ZF-9242: Zend_Locale_Format seriously broken with non-english locale regex format (french)

Description

Is Zend_Validate_Int seriously broken with non-english locales or is it just me? Because we're facing two different problems.

  • In order to validate an integer using the french format (with spaces as thousands separator, ie: 8 000), the framework expects us to input digits separated with non-breakable spaces (ie: 8(\xA0)000). Is this a sad joke? Because I don't even know how to input a non-breakable space using my keyboard. Regular spaces are not allowed. Sure you can still avoid thousands separators, but in this case, a second problem appears..

(this issue is discussed here, I can understand it's not really an issue, but still: http://framework.zend.com/issues/browse/ZF-7175)

  • So you can't validate a french space-separated number, let's use a number with no separators at all. Unfortunately, that does not seem to be a solution either, since you didn't specified the 'u' modifier in the preg_match() that validates the number format in Zend_Locale_Format (line 503). And it seems that the non-breakable space is a special UTF-8 character that you can't use in UTF-8 regex without the 'u' modifier. At least, adding the 'u' modifier makes it work like a charm.

So basically, you can't use integers in french.

Comments

Issue not reproducable.

Running the following testcode I get "true":


$date = new Zend_Validate_Int('fr');
var_dump($date->isValid('1 234'));

Regarding space as separator: This will not be implemented as it's a false behaviour. As you can see in the above example code using a non-breaking space as separator is accepted and returns true. Note that this works even without using /u as non-breaking space is no special utf8 character.

When you want to allow your users to enter non-integers (with whitespaces) and have them accepted as integer then you need to add a filter which converts nb-space to space.

As example, your proposed change would allow the user to enter "123 456 789"... in this case you would never know if he entered 3 independend numbers or if he entered 3 seperated numers.

Tried your code, I created a blank php file and put this inside:


set_include_path('/usr/lib/php5/zend/trunk/library');
require_once 'Zend/Validate/Int.php';

$date = new Zend_Validate_Int('fr');
var_dump($date->isValid('1234'));
var_dump($date->isValid('1 234'));
var_dump($date->isValid('1'.chr(160).'234'));

All of them gives me "false". Are you using UTF-8 in your project ?

@Thomas See, maybe might help.


Zend_Locale_Data::getList('fr','symbols')

PROBLEMS AND TASKS:
**A)** Copy a passage from the Zend_Locale_Format bug report word for word, beginning at the words "Running the following" and stopping after "nb-space to space.".
**B)** Extend the Zend_Locale_Format bug report from where it stops.
The items that come next are separate material and are not part of the bug report.

EXTRACTED ENTRIES:
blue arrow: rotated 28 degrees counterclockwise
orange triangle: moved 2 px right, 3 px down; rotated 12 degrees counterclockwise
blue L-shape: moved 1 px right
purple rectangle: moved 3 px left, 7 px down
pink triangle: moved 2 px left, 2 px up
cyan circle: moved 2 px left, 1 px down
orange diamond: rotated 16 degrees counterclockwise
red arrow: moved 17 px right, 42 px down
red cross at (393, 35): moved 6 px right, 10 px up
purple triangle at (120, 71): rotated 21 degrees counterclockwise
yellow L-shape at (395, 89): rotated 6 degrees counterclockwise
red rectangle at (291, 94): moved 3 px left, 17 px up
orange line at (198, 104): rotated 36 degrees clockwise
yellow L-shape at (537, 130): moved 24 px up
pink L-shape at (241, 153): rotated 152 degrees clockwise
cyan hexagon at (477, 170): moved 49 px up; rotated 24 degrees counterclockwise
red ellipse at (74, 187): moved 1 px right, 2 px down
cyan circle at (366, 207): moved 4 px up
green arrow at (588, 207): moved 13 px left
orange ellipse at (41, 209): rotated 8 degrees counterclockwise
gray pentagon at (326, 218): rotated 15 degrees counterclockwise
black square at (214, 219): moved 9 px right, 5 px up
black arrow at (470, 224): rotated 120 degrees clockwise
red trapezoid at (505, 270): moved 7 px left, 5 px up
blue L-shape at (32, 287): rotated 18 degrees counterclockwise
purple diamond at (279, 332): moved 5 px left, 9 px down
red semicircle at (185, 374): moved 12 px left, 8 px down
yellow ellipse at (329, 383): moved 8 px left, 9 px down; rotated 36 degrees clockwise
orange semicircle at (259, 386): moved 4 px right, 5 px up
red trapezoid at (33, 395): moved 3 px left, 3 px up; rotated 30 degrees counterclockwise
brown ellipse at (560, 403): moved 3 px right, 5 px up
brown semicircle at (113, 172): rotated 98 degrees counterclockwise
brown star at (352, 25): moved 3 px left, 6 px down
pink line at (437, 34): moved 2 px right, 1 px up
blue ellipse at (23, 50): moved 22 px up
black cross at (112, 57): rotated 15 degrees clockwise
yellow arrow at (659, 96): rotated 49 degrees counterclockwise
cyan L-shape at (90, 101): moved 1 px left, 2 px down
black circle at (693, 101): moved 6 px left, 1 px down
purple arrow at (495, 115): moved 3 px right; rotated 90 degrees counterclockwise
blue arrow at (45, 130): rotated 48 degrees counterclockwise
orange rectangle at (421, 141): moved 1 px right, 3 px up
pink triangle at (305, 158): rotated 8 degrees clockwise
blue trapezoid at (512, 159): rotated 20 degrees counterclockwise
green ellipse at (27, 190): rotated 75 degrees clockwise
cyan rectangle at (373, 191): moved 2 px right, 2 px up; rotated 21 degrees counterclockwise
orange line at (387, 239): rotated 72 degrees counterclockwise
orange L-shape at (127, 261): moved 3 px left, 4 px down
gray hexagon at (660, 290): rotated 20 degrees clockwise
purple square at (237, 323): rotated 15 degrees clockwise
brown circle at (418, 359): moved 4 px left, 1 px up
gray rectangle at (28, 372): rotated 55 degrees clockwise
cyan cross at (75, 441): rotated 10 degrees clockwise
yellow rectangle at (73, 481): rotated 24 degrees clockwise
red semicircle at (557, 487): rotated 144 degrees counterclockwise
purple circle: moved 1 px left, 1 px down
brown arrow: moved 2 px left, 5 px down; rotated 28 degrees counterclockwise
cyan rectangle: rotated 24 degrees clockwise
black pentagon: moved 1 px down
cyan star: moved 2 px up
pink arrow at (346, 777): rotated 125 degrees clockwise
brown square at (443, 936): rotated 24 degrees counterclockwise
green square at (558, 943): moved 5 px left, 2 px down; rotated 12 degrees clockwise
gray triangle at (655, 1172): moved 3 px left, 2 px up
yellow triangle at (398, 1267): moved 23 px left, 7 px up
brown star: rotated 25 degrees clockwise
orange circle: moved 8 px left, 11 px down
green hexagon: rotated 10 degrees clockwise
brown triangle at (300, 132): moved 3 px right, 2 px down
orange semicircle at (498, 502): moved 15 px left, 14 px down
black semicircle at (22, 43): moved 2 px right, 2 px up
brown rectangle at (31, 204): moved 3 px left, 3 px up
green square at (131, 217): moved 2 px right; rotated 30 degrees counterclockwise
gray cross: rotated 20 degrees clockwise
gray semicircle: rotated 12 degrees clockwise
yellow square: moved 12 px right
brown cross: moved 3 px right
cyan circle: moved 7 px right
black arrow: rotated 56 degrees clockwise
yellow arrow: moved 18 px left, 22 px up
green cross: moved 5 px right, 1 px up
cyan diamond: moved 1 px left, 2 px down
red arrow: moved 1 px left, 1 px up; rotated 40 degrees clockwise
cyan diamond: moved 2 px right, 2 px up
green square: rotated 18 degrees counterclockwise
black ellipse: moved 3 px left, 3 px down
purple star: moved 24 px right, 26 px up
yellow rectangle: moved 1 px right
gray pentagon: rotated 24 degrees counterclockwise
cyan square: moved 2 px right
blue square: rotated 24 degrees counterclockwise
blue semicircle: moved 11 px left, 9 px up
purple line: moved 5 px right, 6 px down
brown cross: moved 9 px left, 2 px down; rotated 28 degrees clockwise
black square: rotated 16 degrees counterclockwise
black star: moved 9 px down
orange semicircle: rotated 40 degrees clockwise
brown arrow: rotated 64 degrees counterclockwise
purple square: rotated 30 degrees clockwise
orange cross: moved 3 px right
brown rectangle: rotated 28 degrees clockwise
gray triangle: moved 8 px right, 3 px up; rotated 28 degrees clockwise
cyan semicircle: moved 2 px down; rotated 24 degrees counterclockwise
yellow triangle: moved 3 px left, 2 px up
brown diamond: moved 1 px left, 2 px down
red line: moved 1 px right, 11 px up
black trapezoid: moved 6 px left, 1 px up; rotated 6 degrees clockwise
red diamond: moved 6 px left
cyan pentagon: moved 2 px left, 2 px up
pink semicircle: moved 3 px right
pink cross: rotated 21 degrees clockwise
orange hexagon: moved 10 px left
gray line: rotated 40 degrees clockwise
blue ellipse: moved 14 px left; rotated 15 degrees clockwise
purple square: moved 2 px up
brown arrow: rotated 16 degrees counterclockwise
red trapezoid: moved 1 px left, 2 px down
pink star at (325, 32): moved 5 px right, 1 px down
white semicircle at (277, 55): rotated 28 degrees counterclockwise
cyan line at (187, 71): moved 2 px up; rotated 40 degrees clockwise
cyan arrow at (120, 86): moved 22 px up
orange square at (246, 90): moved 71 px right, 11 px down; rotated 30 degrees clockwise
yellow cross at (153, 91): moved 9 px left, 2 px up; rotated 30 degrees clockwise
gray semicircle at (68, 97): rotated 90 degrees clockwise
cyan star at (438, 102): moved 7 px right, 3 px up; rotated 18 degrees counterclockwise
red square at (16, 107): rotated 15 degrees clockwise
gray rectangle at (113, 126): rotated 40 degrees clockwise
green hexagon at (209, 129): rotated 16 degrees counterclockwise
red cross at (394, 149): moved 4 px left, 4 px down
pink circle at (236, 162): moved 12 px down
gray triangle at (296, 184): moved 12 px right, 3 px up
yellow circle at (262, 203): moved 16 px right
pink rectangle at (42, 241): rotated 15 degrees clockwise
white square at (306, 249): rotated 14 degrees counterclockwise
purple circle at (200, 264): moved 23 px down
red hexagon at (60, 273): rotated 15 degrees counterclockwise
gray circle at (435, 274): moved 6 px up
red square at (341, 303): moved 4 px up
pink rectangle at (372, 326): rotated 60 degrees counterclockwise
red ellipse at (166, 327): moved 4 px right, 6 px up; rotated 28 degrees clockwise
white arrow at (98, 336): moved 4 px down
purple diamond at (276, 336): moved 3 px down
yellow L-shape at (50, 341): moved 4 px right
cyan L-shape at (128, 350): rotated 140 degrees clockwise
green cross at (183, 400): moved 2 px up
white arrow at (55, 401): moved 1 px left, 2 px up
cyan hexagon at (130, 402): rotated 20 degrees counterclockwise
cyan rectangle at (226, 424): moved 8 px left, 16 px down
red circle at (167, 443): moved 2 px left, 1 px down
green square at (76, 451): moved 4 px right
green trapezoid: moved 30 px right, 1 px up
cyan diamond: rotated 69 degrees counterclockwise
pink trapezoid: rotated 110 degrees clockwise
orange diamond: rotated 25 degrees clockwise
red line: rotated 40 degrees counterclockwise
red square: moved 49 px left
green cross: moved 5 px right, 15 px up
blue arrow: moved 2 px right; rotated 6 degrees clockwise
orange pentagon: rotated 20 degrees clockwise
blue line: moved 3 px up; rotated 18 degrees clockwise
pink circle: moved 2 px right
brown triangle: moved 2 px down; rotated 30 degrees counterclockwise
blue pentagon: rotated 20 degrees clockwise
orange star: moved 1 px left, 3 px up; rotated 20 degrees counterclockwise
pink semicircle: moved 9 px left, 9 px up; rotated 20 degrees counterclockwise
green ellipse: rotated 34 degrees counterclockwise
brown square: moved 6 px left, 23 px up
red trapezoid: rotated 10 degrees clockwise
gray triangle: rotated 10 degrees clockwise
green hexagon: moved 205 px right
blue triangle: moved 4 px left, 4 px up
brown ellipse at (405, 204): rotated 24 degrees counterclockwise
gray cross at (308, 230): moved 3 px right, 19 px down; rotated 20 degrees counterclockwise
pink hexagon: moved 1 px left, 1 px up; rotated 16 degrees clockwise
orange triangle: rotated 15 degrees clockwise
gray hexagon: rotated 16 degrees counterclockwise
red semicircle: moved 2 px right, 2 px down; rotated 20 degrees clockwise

SOLVED PROBLEMS:
**A)**
Running the following testcode I get "true":


$date = new Zend_Validate_Int('fr');
var_dump($date->isValid('1 234'));

Regarding space as separator: This will not be implemented as it's a false behaviour. As you can see in the above example code using a non-breaking space as separator is accepted and returns true. Note that this works even without using /u as non-breaking space is no special utf8 character.

When you want to allow your users to enter non-integers (with whitespaces) and have them accepted as integer then you need to add a filter which converts nb-space to space.

**B)**
Returned group *Â *. Problem with whitespace in group, my project is utf-8. This is occurring with values that contain special characters in fr.xml.

infinity returned ∞

I guess this is a totally different problem, probably occuring because your project encoding is wrongly set. We have a full UTF-8 project here, and Zend_Locale_Data::getList('fr','symbols') returns the expected result.

@Nicolas: FR defines "A0" as grouping, and not "20". And chr does not support extended ascii codes.

Therefor non of your examples work.

Your first does not define grouping (it's not localized) Your second uses space (20) as grouping (which is not french) Your third uses chr(160) which does not return the proper "A0" as it does not support extended ascii codes.

Regarding your qestion: Working with localization you always have to use UTF-8.

@Ramon: I know how the components work which I added to ZF. And you should use UTF-8 like described in the manual. I18n works only with UTF-8, the CLDR is in UTF-8 and also the returned values are UTF-8. So when you are getting "â" instead of " " then you have set something wrong (probably ISO instead of UTF8)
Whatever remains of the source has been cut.